ASSIGNED TASK ->
Filter the listing below down to the lines with the word "that" and copy those.

DATA EXCERPTS ->
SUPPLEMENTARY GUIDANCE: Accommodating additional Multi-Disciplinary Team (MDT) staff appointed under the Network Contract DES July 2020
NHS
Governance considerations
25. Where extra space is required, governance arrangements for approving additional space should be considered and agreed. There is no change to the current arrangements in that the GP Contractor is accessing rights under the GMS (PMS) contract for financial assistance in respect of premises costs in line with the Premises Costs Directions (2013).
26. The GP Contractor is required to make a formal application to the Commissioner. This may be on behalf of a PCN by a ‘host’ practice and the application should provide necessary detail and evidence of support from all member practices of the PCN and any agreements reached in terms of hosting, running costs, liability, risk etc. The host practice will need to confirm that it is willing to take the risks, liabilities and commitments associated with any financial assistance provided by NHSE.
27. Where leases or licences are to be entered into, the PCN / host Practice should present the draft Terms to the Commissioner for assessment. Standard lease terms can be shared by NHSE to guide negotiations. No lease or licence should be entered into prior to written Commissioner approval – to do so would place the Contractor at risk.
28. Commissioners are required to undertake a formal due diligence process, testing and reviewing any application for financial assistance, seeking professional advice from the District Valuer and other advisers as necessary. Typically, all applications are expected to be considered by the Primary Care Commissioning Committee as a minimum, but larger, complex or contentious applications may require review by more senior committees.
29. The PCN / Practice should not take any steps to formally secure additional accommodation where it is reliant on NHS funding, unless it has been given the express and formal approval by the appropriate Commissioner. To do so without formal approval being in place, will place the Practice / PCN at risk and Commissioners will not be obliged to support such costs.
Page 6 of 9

OUTPUT FOR THIS EXERCISE ->
25. Where extra space is required, governance arrangements for approving additional space should be considered and agreed. There is no change to the current arrangements in that the GP Contractor is accessing rights under the GMS (PMS) contract for financial assistance in respect of premises costs in line with the Premises Costs Directions (2013).
26. The GP Contractor is required to make a formal application to the Commissioner. This may be on behalf of a PCN by a ‘host’ practice and the application should provide necessary detail and evidence of support from all member practices of the PCN and any agreements reached in terms of hosting, running costs, liability, risk etc. The host practice will need to confirm that it is willing to take the risks, liabilities and commitments associated with any financial assistance provided by NHSE.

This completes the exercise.